Animals as non-linguistic: Animals lack language–at least a language we can understand. But this implies that they lack the ability to represent their interests to us or to consent to things being done to them. This increases rather than decreases the burden of proceeding cautiously in our treatment of them.
Animals as non-moral: Animals are not moral agents, at least not in the full-fledged sense that (most) humans are. But this means that they are morally innocent and cannot deserve to have suffering inflicted on them, much less benefit morally from any such pain, as humans might sometimes be thought to.
Animals as soulless: Animals are frequently taken to lack an immortal soul that can survive death. But, if anything, this implies that it’s worse to treat them badly since they can’t receive recompense in the afterlife for their suffering. Linzey quotes C.S. Lewis’s essay on vivisection: “animals cannot deserve pain, nor profit morally by the discipline of pain, nor be recompensed by happiness in another life for suffering in this. Thus all the factors that render pain more tolerable or make it less than totally evil in the case of human beings will be lacking in the beasts. ‘Soullessness’ in so far as it is relevant to the question at all, is an argument against vivisection” (p. 27).
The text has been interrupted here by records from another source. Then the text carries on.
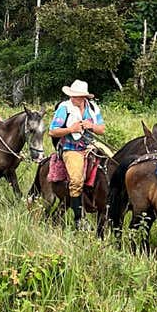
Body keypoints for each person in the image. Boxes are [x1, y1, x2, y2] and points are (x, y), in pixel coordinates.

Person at [48, 80, 105, 229]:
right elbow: (52, 131)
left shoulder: (92, 108)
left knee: (113, 161)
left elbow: (102, 129)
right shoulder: (64, 108)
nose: (74, 99)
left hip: (91, 146)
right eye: (72, 96)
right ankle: (79, 218)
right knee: (76, 180)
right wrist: (70, 129)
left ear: (84, 97)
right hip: (71, 148)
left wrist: (91, 126)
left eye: (77, 96)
Animals as devoid of the divine image: Human beings are said to be the only animals created in the image of God. But Linzey contends that recent OT scholarship shows that this shoud be understood in a “functionalist” sense: human beings are God’s representatives on earth, and their task is to treat creation with loving kindness. Even more, a “Christ-shaped” notion of lordship suggests service to creation, not mastery over it. Thus “dominion” means caring for the rest of creation, including animals.
Linzey’s analysis yields a reconfigured list of differences that support, rather than undermine, solicitude for animals’ well-being:
–Animals cannot give or withhold consent
–Animals cannot represent or vocalize their own interests
–Animals are morally innocent
–Animals are vulnerable and relatively defenseless
Linzey points out that these characterisitics are also shared by very young children, and our general sense is that these characteristics impose greater obligations to look out for children’s interests, not a license to exploit them. He notes that both animals and children are “exceptional cases” that don’t fit comfortably into traditional moral theories. Those theories tend to take rational, adult humans as the paradigm of moral concern and, consequently, are driven to more or less ad hoc measures to make room for children and animals. But the differences between “normal” adult humans on the one hand and children and animals on the other calls for a de-centering of our moral thinking:
The practical upshot is that we cannot continue to privilege human suffering as if it stands alone as a unique source of moral concern. Some animal-friendly philosophers advance solicitude for animals on the basis that they are, inter alia, like us. But my thesis is that their very alterity in many respects should underpin their moral claim. The usefulness of animals, paradoxically, is that they help us to grapple with the moral relevance (as well as irrelevance) of difference. (p. 37)
Linzey concludes the chapter with a reflection on a Good Friday sermon by John Henry Newman in which Newman compares the suffering of Christ on the cross to that of an innocent lamb. That suffering–the suffering of one who is completely innocent and vulnerable–ought to call forth our greatest reserves of sympathy and moral concern.